_EXCERPTED TEXT_.
━━━━━━━━━━━━━━━━

& SMITH designed branding and packaging for Kib, a new herbal tea range launched by East African specialty food company The Perennial Foods Group. Using herbs grown by Ethiopian smallholder farmers in 'food forests,' where a range of crops are grown together using regenerative techniques that enrich the soil, the herbal teas offer a more hopeful direction for global agriculture.
The design of the range is not only a fresh take on the tired themes of ethical food and drink packaging, it is also a departure for the herbal tea category. It features lush illustrations that conjure images of the verdant food forests, and an earthy but bold palette represents each flavor.
"If you want to stand out on shelf, you always need to understand what else is there already," said Rachel Smith, Creative Partner at & SMITH. "So we spent a lot of time looking at the tea fixture and working out what would make the difference in that split second of purchase. There was a riot of background color and pattern on the tea shelf, and we wanted to create something that was modern, and confident.
"They also wanted to stand out from other ethical teas and not go down the more obvious 'kraft paper' route, it needed to feel fresher than this. We wanted people to purchase this tea as a modern lifestyle choice, the positive social and environmental impact messaging is there - but it doesn't overtake everything else, like the flavour and the ingredients."
The pack on the outside is minimally designed and then the lush, forest-like illustrations sit inside the circle and are also flooded on the inside of the pack, as if the herbs in the tea are still at home in the food forest they were grown in. The pack inner also explains in more detail how circular growing creates products of the highest quality. In the same way the circle motif is subtly present throughout, including in the 'b' of Kib
The circle motif continues to be used on social and web, with modern icons and animations designed in-house to explain the concept of circular agriculture.
The food forest illustrations are by Willian Santiago and commissioned through La Baraque and the web build was by Graft Studios.

━━━━━━━━━━━━━━━━

_REQUIRED TASKS_.
(a) Answer these questions from the Kib branding text:
(i) Who grows the herbs used in the teas?
(ii) Who made the food forest illustrations?
(iii) Who built the website?
(b) Does each statement agree with the Kib branding text? Answer yes or no, and quote the words that decide it.
(i) The outside of the pack is heavily illustrated.
(ii) The design avoids the 'kraft paper' look common to ethical teas.
(iii) Outside designers made the icons and animations for social and web.
(c) Rewrite the Kib branding text between "The design of" and "modern, and confident.", inclusive, swapping "palette" for "color scheme".
The listing has nothing to do with the Kib branding text.

_PROVIDED INFORMATION_.
━━━━━━━━━━━━━━━━

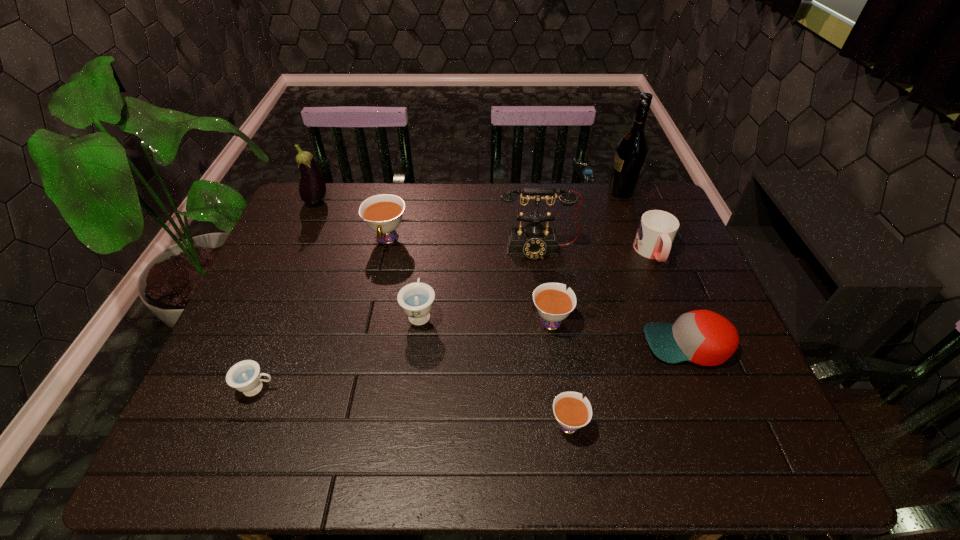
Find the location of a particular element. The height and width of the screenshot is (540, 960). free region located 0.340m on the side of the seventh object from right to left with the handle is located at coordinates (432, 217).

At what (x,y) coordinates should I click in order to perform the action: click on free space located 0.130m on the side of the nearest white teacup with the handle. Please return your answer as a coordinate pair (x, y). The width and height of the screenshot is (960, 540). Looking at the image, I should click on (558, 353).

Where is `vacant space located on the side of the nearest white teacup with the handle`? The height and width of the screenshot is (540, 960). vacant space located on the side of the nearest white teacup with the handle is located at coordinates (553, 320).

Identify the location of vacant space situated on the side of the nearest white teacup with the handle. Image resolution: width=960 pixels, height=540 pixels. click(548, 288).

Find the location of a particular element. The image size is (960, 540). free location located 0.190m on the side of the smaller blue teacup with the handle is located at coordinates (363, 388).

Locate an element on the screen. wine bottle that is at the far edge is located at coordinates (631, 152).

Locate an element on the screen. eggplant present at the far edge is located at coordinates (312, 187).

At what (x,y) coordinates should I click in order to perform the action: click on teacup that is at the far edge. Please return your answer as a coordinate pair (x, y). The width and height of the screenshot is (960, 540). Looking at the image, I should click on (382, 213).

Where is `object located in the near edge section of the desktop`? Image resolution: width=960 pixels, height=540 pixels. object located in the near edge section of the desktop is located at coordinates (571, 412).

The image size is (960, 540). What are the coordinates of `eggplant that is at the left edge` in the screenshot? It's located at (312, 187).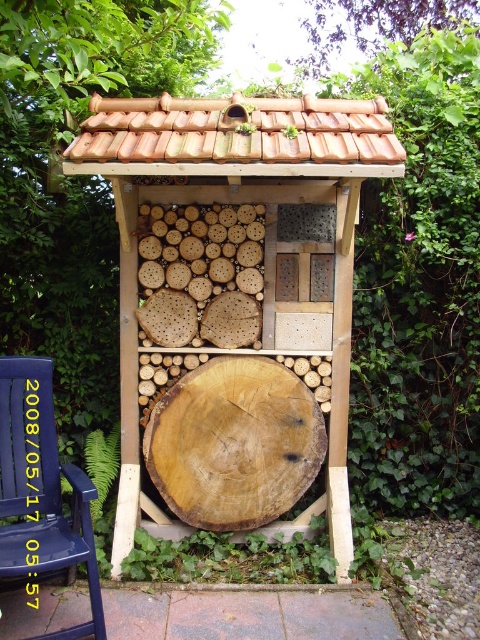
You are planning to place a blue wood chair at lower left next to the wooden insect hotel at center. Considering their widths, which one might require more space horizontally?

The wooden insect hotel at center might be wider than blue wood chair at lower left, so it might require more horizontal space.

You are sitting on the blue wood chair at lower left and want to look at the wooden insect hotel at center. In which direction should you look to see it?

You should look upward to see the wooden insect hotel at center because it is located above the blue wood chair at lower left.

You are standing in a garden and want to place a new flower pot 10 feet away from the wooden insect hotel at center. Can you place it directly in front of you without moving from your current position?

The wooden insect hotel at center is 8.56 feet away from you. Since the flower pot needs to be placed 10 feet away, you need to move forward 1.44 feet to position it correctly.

━━━━━━━━━━━━━━━━

_EXERCISE ANSWERS_.
(a)
(i) Ethiopian smallholder farmers, in 'food forests.'
(ii) Willian Santiago, commissioned through La Baraque.
(iii) Graft Studios.

(b)
(i) No: "The pack on the outside is minimally designed"
(ii) Yes: "not go down the more obvious 'kraft paper' route"
(iii) No: "modern icons and animations designed in-house"

(c)
The design of the range is not only a fresh take on the tired themes of ethical food and drink packaging, it is also a departure for the herbal tea category. It features lush illustrations that conjure images of the verdant food forests, and an earthy but bold color scheme represents each flavor.
"If you want to stand out on shelf, you always need to understand what else is there already," said Rachel Smith, Creative Partner at & SMITH. "So we spent a lot of time looking at the tea fixture and working out what would make the difference in that split second of purchase. There was a riot of background color and pattern on the tea shelf, and we wanted to create something that was modern, and confident.